Consider a small accountancy practice with eight staff in an open-plan office. The general risk assessment runs through the five steps.
Hazards identified: trailing cables under desks; an emergency exit partially blocked by stored archive boxes; a kettle without a fixed base on a worktop near the printer; one workstation positioned directly under a ceiling air-con vent; manual handling of archive boxes onto a high shelf during year-end; work-related stress around the January/February tax-return season; a glass-fronted reception door that doesn't have manifestation.
Who might be harmed and how: staff (slips/trips, electric shock, scalds, neck/back from cold draught, musculoskeletal injury from lifting, stress-related ill health), visitors (slips/trips, walking into the door), the cleaner (lifting, cables), a contractor occasionally on site (all of the above).
Evaluation and precautions: the cables are an engineering fix — cable tidies and surge-protected sockets. The blocked exit is administrative — the boxes are moved to a dedicated archive cupboard and the route is checked weekly.
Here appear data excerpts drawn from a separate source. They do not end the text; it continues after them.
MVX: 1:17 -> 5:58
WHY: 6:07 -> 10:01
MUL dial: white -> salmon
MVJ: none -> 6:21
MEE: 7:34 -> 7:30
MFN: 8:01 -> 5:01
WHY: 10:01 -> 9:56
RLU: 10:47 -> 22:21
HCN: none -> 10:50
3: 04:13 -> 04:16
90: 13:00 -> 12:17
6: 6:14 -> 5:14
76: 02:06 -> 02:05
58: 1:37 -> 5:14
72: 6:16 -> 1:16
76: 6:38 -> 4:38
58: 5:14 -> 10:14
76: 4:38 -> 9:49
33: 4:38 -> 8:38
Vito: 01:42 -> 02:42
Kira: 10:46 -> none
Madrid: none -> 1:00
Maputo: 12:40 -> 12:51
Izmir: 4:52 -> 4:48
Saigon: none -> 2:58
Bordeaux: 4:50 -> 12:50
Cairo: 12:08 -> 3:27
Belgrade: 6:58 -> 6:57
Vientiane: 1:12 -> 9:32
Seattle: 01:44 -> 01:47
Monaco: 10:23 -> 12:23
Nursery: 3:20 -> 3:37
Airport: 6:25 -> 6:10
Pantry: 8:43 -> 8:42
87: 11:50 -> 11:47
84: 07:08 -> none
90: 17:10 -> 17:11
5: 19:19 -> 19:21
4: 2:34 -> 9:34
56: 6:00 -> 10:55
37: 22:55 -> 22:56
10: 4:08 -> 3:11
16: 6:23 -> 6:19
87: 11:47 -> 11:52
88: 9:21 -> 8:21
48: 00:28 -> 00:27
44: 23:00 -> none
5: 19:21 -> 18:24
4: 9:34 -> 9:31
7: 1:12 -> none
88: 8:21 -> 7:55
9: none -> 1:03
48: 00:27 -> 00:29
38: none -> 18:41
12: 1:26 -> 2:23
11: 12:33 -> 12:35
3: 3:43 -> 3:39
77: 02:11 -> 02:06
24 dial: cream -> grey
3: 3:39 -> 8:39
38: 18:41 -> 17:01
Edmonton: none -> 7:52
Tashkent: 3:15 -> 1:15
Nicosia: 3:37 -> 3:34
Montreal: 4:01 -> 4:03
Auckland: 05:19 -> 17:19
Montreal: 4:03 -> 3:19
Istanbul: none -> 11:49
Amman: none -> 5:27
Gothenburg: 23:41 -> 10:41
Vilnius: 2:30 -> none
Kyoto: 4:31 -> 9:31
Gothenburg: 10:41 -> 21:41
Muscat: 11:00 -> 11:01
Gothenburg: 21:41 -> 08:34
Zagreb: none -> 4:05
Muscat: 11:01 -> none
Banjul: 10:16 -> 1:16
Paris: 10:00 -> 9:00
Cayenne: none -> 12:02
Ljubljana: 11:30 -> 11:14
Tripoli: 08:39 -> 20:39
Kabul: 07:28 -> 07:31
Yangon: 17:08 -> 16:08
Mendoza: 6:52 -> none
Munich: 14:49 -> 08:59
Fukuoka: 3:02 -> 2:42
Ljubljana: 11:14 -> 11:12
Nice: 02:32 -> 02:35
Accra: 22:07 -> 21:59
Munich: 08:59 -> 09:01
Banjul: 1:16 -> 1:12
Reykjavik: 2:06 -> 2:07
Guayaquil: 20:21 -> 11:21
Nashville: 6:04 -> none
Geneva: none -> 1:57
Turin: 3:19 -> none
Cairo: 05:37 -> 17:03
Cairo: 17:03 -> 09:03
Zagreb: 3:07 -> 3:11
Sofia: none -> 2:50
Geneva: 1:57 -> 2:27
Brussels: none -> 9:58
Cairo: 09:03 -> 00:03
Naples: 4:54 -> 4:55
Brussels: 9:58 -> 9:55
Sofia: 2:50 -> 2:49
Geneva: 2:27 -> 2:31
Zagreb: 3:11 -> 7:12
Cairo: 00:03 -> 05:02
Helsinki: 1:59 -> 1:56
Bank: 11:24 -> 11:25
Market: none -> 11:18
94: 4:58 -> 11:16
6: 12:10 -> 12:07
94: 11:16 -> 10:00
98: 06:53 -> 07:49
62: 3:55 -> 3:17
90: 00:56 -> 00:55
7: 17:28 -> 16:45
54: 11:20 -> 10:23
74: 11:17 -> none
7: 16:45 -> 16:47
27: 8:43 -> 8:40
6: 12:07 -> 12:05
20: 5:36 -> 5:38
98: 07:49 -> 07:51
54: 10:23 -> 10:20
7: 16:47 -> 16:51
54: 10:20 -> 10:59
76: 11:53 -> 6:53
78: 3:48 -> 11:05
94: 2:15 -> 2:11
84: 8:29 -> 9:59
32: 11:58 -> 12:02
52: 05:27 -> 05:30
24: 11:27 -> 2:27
The kettle is substituted for one with a fixed base. The air-con vent is redirected with a deflector. The archive lift is engineered out by moving the boxes onto a lower shelf and committing to box weights below 12 kg. The stress risk is addressed through the HSE Management Standards — workload conversations in November, contractor cover for the January peak. The door is fitted with manifestation strips.
Recording: the seven hazards are entered on the HSE template with current controls and further actions, with owners and deadlines. The completed document is two pages.
Review: scheduled annually, with an explicit trigger to reassess before the January tax-return season each year, after any office move, and after any accident or near-miss.
The whole exercise takes about half a working day for an experienced assessor. It produces a defensible document and — more importantly — identifies actions that genuinely reduce the risk.
A note on training and competence
The person carrying out the assessment has to be competent for the task. Competence is the combination of skills, knowledge, experience and training appropriate to the complexity of the work being assessed. For a small office, an experienced manager with the HSE guidance to hand is usually competent. For a construction site, a manufacturing facility or any premises with high-risk activities, the bar is much higher and external expertise or formal qualifications are often required.
Our Risk Assessment Training courses cover the full five-step methodology, the hierarchy of control, and the documentation practice. The qualification provides a defensible baseline of competence for staff who carry out general workplace assessments.
Frequently asked questions
Is the five-step risk assessment still the current HSE method?
Yes. The HSE retitled its INDG163 publication in 2014 to Risk assessment: A brief guide to controlling risks in the workplace, but the underlying five-step approach is still what's used and still what's taught. The rename was a presentational change, not a methodological one.
What if I have fewer than five employees?
You still have to carry out a risk assessment. The five-employee threshold in the Management of Health and Safety at Work Regulations 1999 applies only to the requirement to record significant findings in writing. With fewer than five employees the assessment is still legally required — writing it down is just a strong recommendation rather than a strict obligation.
What does "suitable and sufficient" mean?
It's the legal standard for the assessment, set out in regulation 3 of the 1999 regulations. The assessment must identify the significant risks arising from the work, be appropriate to the nature of the work, and account for any specific groups of workers who are particularly at risk. The HSE has explicitly said that a suitable and sufficient assessment doesn't have to be perfect, but it does have to be proportionate to the level of risk.
How long does a typical risk assessment take?
For a small low-risk workplace, half a day to a day for an experienced assessor. For a construction site, a manufacturing facility or a complex premises with multiple activities, considerably longer — and often the work is broken into separate assessments for each major activity. The time isn't the metric that matters; the quality of the controls and the documentation is.